Marcos Pontes foi um dos nomes anunciados para o governo Bolsonaro três dias depois do segundo turno das eleições de 2018. Assim que foi confirmado no cargo, Pontes contou que havia desistido de se candidatar a senador quando foi convidado por Bolsonaro, ainda antes das eleições, a assumir a pasta em caso de vitória nas urnas.

Com isso, Pontes acabou se candidatando como segundo suplente do então candidato a senador Major Olímpio, que se elegeu e morreu em razão da covid-19 em março deste ano. Em tese, Pontes pode assumir uma cadeira no Senado em caso de afastamento do primeiro suplente, Giordano (MDB-SP), que está no cargo desde a morte de Olímpio.

Em suas primeiras entrevistas como futuro ministro, ainda durante a transição entre os governos Temer e Bolsonaro, Pontes falava à imprensa vestido com seu macacão espacial.

Tendo entrado para a história como o primeiro brasileiro, sul-americano e lusófono a ir ao espaço, em 2006, faz questão de relembrar o feito com frequência.

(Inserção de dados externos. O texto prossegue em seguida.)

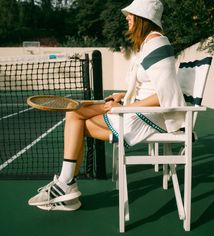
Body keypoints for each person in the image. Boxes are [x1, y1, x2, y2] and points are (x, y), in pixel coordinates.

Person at [28, 0, 185, 211]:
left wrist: (126, 107)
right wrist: (123, 96)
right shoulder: (149, 43)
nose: (127, 17)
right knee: (77, 120)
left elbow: (165, 94)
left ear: (143, 18)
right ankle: (68, 189)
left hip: (144, 118)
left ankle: (66, 185)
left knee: (74, 115)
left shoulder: (157, 43)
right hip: (140, 113)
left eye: (131, 14)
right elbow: (150, 85)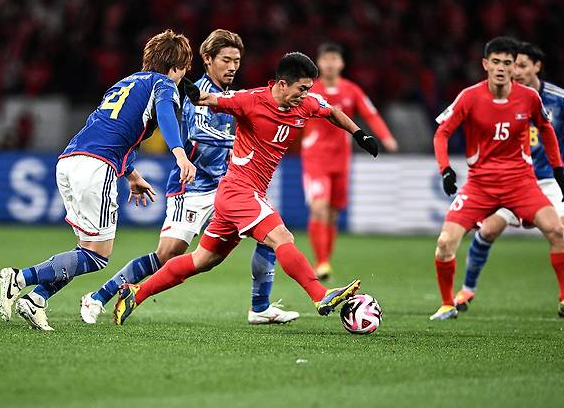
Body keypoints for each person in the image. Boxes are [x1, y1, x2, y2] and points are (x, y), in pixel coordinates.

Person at [113, 52, 380, 325]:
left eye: (308, 89)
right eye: (301, 89)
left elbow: (333, 111)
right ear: (282, 84)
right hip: (239, 192)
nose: (305, 94)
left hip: (241, 194)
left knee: (202, 260)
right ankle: (319, 294)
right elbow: (207, 99)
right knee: (281, 237)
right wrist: (183, 84)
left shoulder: (306, 104)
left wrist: (360, 134)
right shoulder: (250, 100)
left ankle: (135, 293)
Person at [79, 29, 299, 325]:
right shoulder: (196, 93)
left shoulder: (232, 96)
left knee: (272, 234)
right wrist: (237, 142)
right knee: (167, 254)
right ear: (207, 60)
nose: (233, 66)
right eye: (226, 59)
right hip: (191, 188)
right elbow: (197, 133)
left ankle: (260, 307)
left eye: (237, 60)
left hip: (227, 186)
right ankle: (98, 297)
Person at [0, 29, 198, 331]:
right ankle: (20, 277)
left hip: (70, 159)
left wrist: (132, 175)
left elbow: (117, 132)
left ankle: (36, 300)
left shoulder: (124, 84)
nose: (185, 75)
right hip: (95, 167)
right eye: (185, 68)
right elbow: (167, 117)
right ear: (177, 66)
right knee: (97, 256)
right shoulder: (164, 84)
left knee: (83, 249)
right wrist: (180, 154)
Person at [454, 42, 564, 314]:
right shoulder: (501, 97)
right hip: (513, 180)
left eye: (521, 65)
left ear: (537, 67)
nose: (514, 71)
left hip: (550, 181)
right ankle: (467, 290)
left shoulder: (559, 98)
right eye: (512, 65)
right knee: (488, 230)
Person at [430, 36, 564, 321]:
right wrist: (445, 168)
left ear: (515, 67)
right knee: (444, 243)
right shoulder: (469, 97)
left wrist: (558, 168)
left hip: (521, 183)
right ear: (485, 64)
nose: (502, 68)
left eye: (508, 63)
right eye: (497, 62)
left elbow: (547, 130)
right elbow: (442, 132)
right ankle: (447, 304)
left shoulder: (528, 98)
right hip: (480, 185)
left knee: (557, 231)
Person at [301, 42, 398, 280]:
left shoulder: (351, 90)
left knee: (333, 213)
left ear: (341, 63)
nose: (330, 64)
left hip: (341, 160)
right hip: (315, 158)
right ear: (319, 63)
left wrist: (386, 137)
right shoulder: (310, 90)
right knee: (319, 207)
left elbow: (370, 114)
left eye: (334, 59)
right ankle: (321, 262)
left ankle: (326, 261)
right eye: (326, 59)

Em eventos públicos, a placa de identificação do ministro é frequentemente impressa com o nome "Astronauta Marcos Pontes". Em suas redes sociais, o ministro costumava usar a saudação "Abraços Espaciais" ao final das postagens.

Empossado, Pontes logo começou a se deparar com cortes no orçamento para a ciência. Em abril de 2019, após o governo bloquear R$ 2,1 bilhões da verba para a pasta, o ministro afirmou em audiência na Câmara que a área havia ficado "com a corda no pescoço" após os cortes.

Outra queixa veio em setembro daquele ano, quando o governo anunciou um desbloqueio de R$ 8,3 bilhões para os ministérios, mas só destinou R$ 80 milhões para ciência e tecnologia. "Bem menos do que eu imaginava", disse o ministro.

Em junho de 2020, diante de um bloqueio de 90% dos recursos do Fundo Nacional de Desenvolvimento Científico (FNDTC), Pontes admitiu que "todos os ministérios sofrem com a falta de recursos, mas o investimento em ciência e tecnologia é essencial para o desenvolvimento do país".

Além das constantes perdas de orçamento, a pasta de Pontes ainda perdeu poder durante o governo. Descumprindo a promessa de enxugamento da máquina pública, feita durante a campanha, Bolsonaro recriou o Ministério das Comunicações, cujas atividades estavam sob a responsabilidade de Pontes, e entregou a área ao ex-deputado Fábio Faria (PSD-RN).